His Los Angeles Times stories revealing state sanctioned murder and cover-up in California prisons were praised by The Nation magazine as “one of great journalistic achievements of the decade.” Fellow writers at PEN and Sigma Delta Chi have singled out the lyrical quality of his writing in award-winning stories on life and death in California’s heartland. In a review of his most recent book, “West of the West,” the Washington Post called Mark a “great reporter…. tenacious and unrelenting.”
Like the legendary Carey McWilliams, Mark digs deep in the dirt of the Golden State, finding tragedies hidden from most Californians. With equal passion, he chronicles the plight of both farm workers and farmers. His stories on the land are told from the close up of a native whose own family narrative is found in the same soil. His grandfather Aram's first job in America was picking the fruits and vegetables of the San Joaquin Valley; his father, Ara, was born on a raisin farm outside Fresno.
Mark’s first book, “In My Father’s Name,” is a stirring memoir that weaves together the history of his Armenian family and hometown of Fresno with his decades-long search to find the men who murdered his father in 1972. A full-page review in the New York Times Sunday Book Review saw Mark’s journey to wrest the truth from his haunted past as a kind of "Moby Dick" struggle.

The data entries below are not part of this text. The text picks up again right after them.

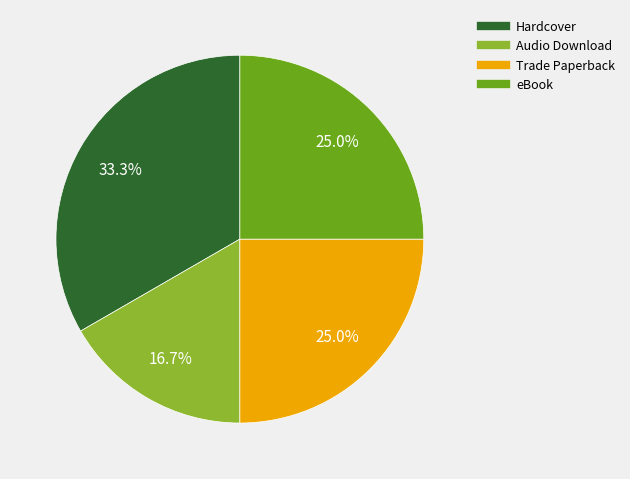

True or false: Trade Paperback accounts for 19% of the total.

False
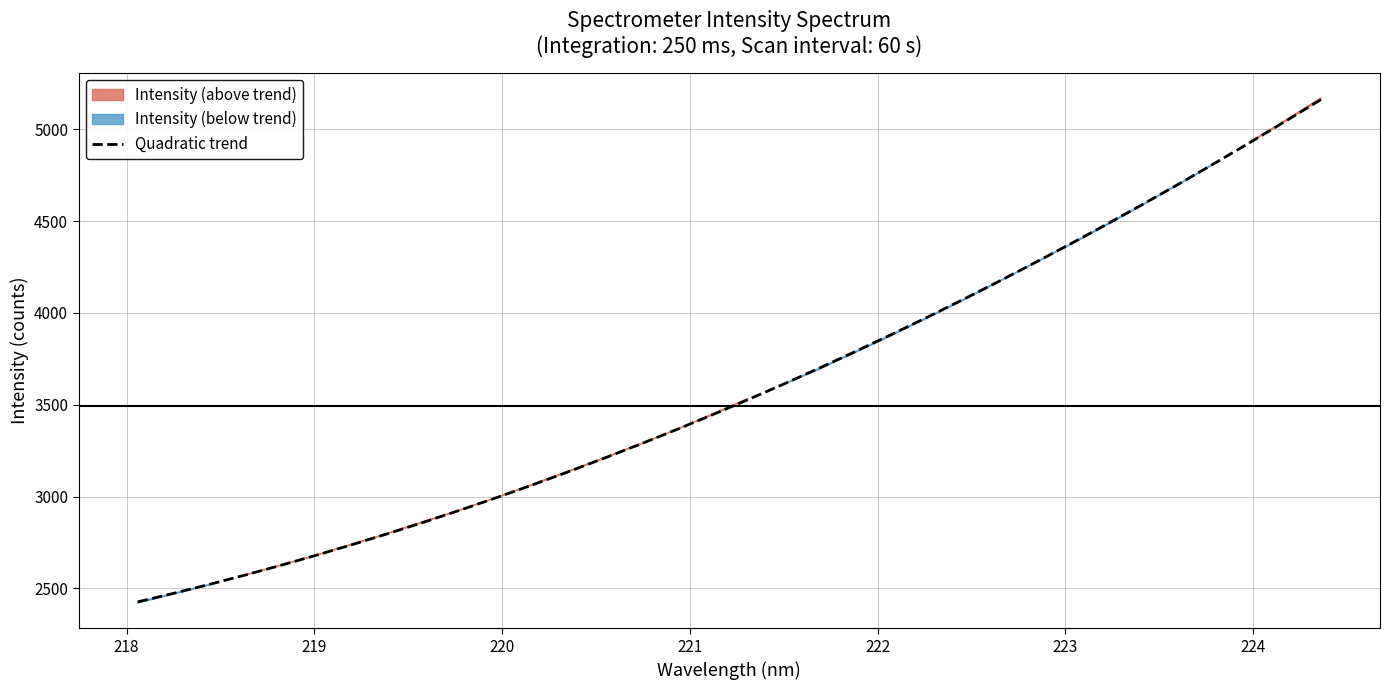

Is it true that the value at 21 is 1767.4?

False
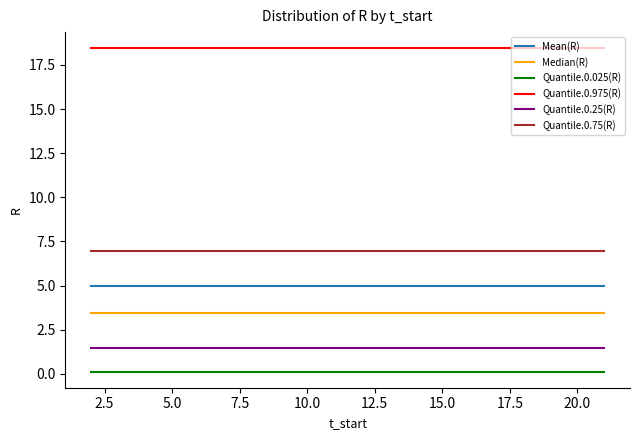

Reading right to left, list all the values displayed in this chart.

Mean(R): 5.0	5.0	5.0	5.0	5.0	5.0	5.0	5.0	5.0	5.0	5.0	5.0	5.0	5.0	5.0	5.0	5.0	5.0	5.0	5.0
Median(R): 3.5	3.5	3.5	3.5	3.5	3.5	3.5	3.5	3.5	3.5	3.5	3.5	3.5	3.5	3.5	3.5	3.5	3.5	3.5	3.5
Quantile.0.025(R): 0.1	0.1	0.1	0.1	0.1	0.1	0.1	0.1	0.1	0.1	0.1	0.1	0.1	0.1	0.1	0.1	0.1	0.1	0.1	0.1
Quantile.0.975(R): 18.4	18.4	18.4	18.4	18.4	18.4	18.4	18.4	18.4	18.4	18.4	18.4	18.4	18.4	18.4	18.4	18.4	18.4	18.4	18.4
Quantile.0.25(R): 1.4	1.4	1.4	1.4	1.4	1.4	1.4	1.4	1.4	1.4	1.4	1.4	1.4	1.4	1.4	1.4	1.4	1.4	1.4	1.4
Quantile.0.75(R): 6.9	6.9	6.9	6.9	6.9	6.9	6.9	6.9	6.9	6.9	6.9	6.9	6.9	6.9	6.9	6.9	6.9	6.9	6.9	6.9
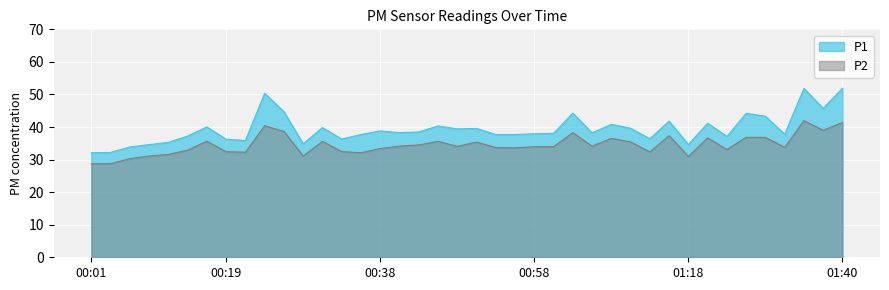

Does the chart display data point markers on the line(s)?

No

His second book, the bestselling “The King of California,” co-authored with Rick Wartzman, tells the epic story of the Boswell farming family and the building of a secret American empire in the middle of California. Named one of the top ten books of the year by the L.A. Times and the San Francisco Chronicle, "The King of California" won a 2004 California Book Award and the 2005 William Saroyan International Writing Prize.
His third book, a 2009 collection of stories called “West of the West: Dreamers, Believers, Builders and Killers in the Golden State,” received critical acclaim in the Atlantic Monthly and Los Angeles Times and a starred review in Publishers Weekly, which compared Mark’s “sure and supple essays” to the great social portraits of Joan Didion and William Saroyan.
"It is Arax's personal connection to the land,” the review noted, “that pushes his collection past mere reportage to a high literary enterprise that beautifully integrates the private and idiosyncratic with the sweep of great historical forces."
A top graduate of Fresno State and Columbia University, Mark left the Los Angeles Times in 2007 after a public fight over censorship of his story on the Armenian Genocide. He has taught literary non fiction at Claremont McKenna College and Fresno State University and served as a senior policy director for the California Senate Majority Leader. The father of three children who lives on a suburban farm in Fresno, Mark still throws a mean batting practice to his Little League players.